[Exercise requirements]
Across the listing, the lines that include "spacing" must be tallied and reported as a bare number.

──────── Given entries

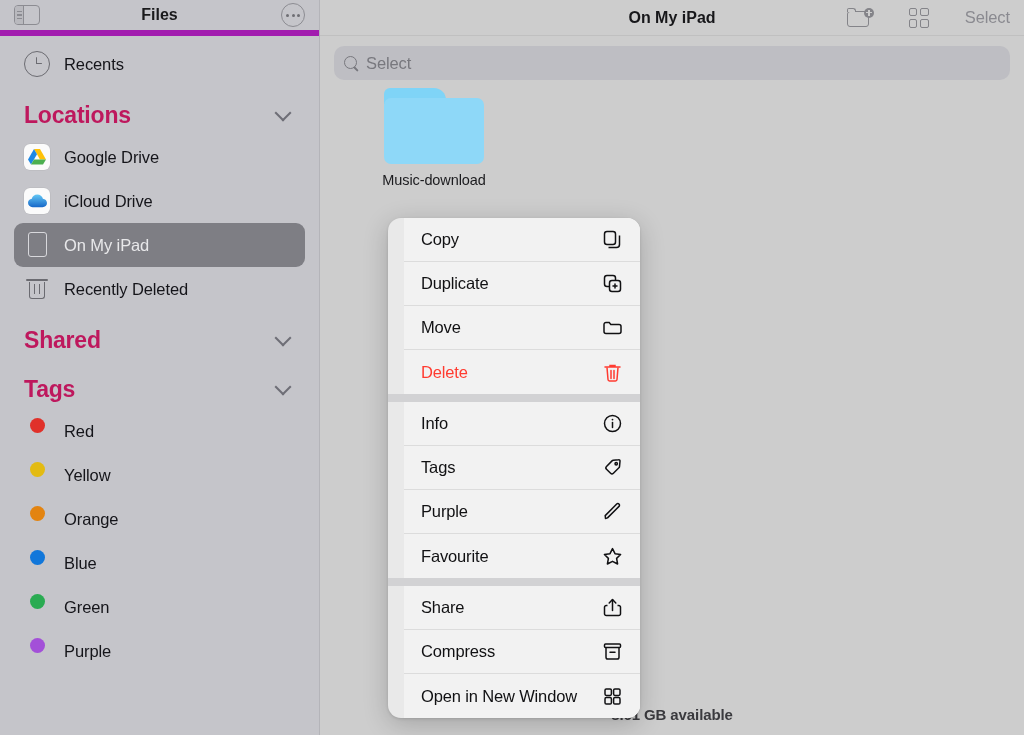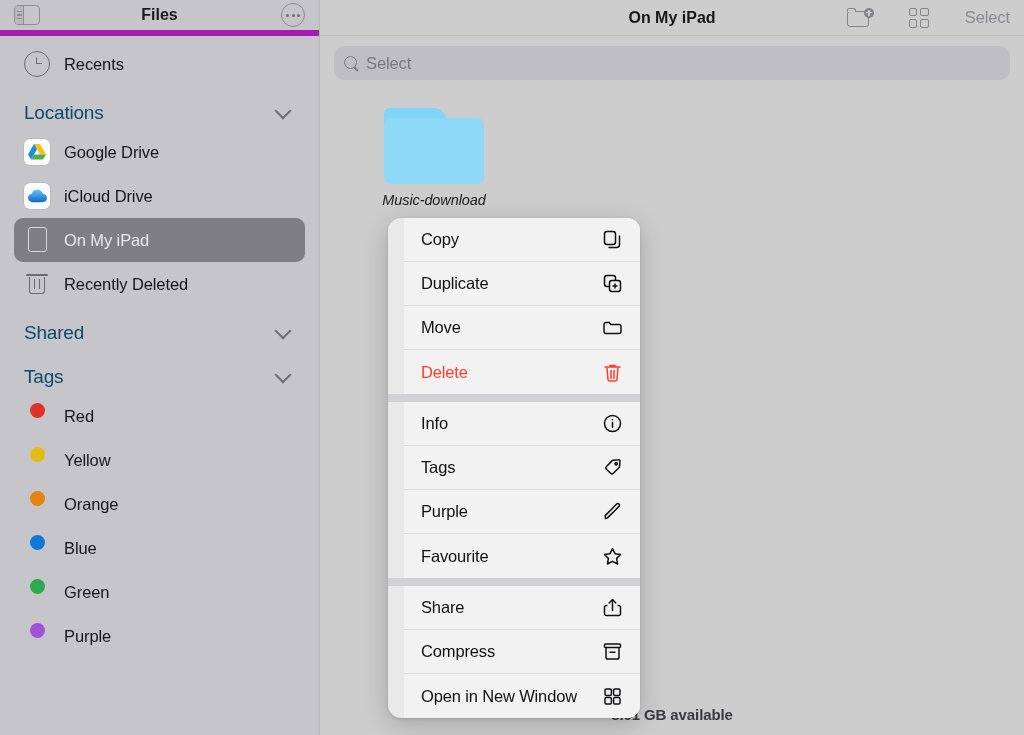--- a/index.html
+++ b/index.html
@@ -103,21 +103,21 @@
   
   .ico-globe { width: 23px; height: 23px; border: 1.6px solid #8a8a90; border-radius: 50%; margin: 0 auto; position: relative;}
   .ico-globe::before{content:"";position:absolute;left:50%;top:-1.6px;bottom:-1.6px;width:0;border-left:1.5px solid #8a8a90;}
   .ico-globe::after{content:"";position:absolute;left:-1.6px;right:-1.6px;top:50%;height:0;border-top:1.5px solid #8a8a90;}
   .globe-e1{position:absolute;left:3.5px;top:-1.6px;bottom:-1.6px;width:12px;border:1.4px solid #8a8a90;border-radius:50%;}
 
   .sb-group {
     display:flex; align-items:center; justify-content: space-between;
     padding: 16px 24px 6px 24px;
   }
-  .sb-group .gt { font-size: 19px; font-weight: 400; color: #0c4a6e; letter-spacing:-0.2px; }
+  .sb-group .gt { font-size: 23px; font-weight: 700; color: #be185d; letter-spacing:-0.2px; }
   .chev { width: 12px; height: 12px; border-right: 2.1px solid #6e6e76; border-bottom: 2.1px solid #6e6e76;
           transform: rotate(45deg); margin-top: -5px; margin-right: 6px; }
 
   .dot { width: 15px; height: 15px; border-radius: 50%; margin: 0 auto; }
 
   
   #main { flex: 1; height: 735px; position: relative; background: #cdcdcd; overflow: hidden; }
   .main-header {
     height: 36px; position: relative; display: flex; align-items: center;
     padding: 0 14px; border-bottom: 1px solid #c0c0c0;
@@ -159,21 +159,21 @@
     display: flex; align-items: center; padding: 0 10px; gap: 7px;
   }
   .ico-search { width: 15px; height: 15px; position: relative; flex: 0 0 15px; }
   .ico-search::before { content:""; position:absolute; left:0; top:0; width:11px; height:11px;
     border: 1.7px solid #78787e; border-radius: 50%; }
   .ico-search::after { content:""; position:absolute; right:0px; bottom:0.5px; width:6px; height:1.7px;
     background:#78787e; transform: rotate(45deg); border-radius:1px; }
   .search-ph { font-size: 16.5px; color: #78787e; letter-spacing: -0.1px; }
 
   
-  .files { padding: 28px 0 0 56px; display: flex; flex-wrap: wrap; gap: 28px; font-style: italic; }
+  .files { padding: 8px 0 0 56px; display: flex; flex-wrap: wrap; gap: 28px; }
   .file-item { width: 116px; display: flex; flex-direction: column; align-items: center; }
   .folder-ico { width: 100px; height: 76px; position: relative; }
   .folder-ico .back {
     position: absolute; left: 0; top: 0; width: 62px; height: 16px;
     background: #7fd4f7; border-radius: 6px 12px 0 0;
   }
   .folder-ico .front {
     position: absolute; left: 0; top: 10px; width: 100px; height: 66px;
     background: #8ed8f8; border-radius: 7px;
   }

────────────────
──────── Given entries

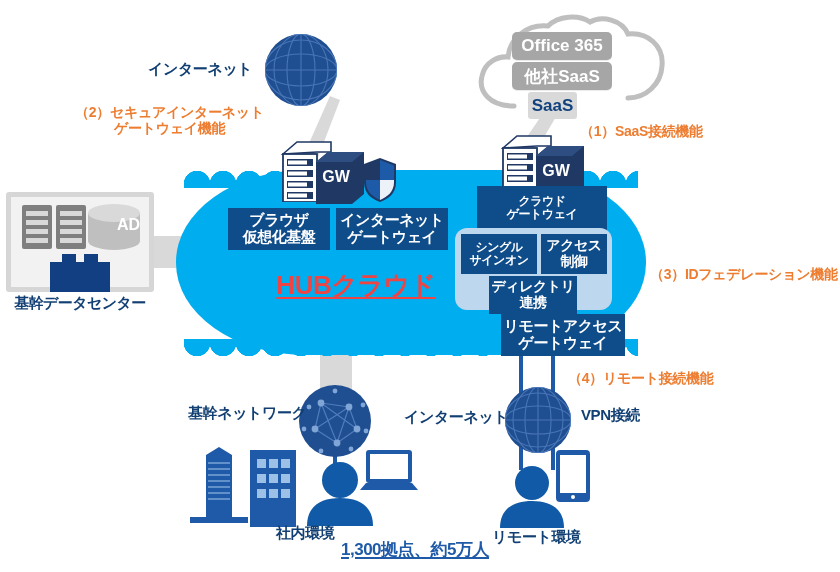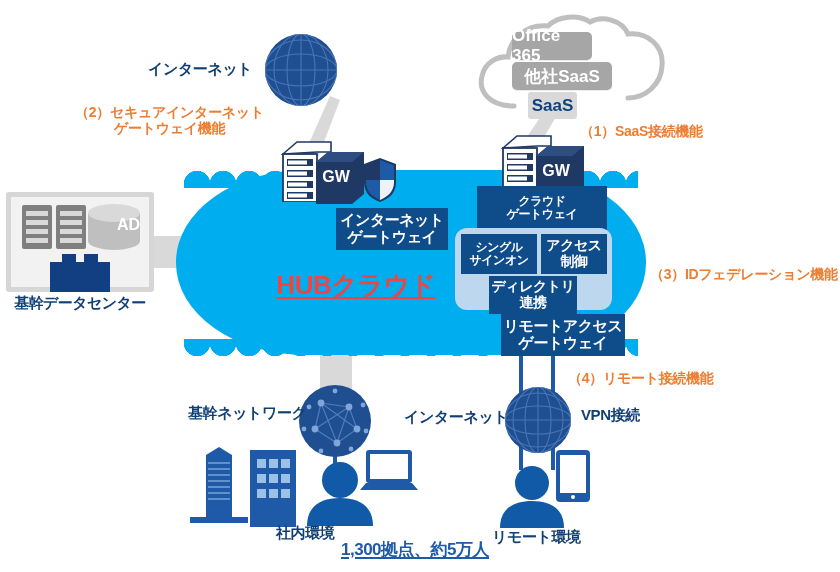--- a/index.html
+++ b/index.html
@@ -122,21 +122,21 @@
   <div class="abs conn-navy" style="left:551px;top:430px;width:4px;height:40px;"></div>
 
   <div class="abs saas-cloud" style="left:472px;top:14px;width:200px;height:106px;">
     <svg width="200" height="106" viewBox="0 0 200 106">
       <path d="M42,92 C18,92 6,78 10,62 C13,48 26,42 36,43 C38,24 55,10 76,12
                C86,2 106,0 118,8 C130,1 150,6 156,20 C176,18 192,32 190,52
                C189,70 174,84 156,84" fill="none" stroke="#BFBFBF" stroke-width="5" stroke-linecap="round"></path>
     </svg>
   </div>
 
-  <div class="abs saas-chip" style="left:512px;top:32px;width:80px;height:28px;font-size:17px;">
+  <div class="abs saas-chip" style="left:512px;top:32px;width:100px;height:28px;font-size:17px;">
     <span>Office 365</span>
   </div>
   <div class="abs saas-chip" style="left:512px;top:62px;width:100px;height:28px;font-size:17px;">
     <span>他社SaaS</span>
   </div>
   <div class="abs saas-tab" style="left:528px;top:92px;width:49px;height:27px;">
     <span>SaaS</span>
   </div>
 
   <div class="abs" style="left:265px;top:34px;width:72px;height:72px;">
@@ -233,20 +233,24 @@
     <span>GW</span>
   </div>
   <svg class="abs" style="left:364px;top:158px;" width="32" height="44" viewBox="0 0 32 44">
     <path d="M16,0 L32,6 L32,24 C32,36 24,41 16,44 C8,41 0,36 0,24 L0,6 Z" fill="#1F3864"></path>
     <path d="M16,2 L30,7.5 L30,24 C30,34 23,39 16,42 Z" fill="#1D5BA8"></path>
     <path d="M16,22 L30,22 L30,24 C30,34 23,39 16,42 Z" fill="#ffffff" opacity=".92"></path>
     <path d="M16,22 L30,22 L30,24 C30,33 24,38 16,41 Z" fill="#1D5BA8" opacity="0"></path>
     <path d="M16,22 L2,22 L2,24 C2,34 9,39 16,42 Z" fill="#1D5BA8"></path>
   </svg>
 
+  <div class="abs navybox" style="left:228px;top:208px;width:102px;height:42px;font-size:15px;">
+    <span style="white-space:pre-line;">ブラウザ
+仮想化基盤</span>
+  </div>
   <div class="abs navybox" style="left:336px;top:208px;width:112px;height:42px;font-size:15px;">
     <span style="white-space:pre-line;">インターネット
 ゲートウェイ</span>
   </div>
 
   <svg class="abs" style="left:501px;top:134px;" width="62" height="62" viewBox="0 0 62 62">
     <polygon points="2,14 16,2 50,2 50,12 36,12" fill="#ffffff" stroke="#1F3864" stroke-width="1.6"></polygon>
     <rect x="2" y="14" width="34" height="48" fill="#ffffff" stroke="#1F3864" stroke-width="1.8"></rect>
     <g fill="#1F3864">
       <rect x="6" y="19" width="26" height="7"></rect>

────────────────

[Expected answer]
3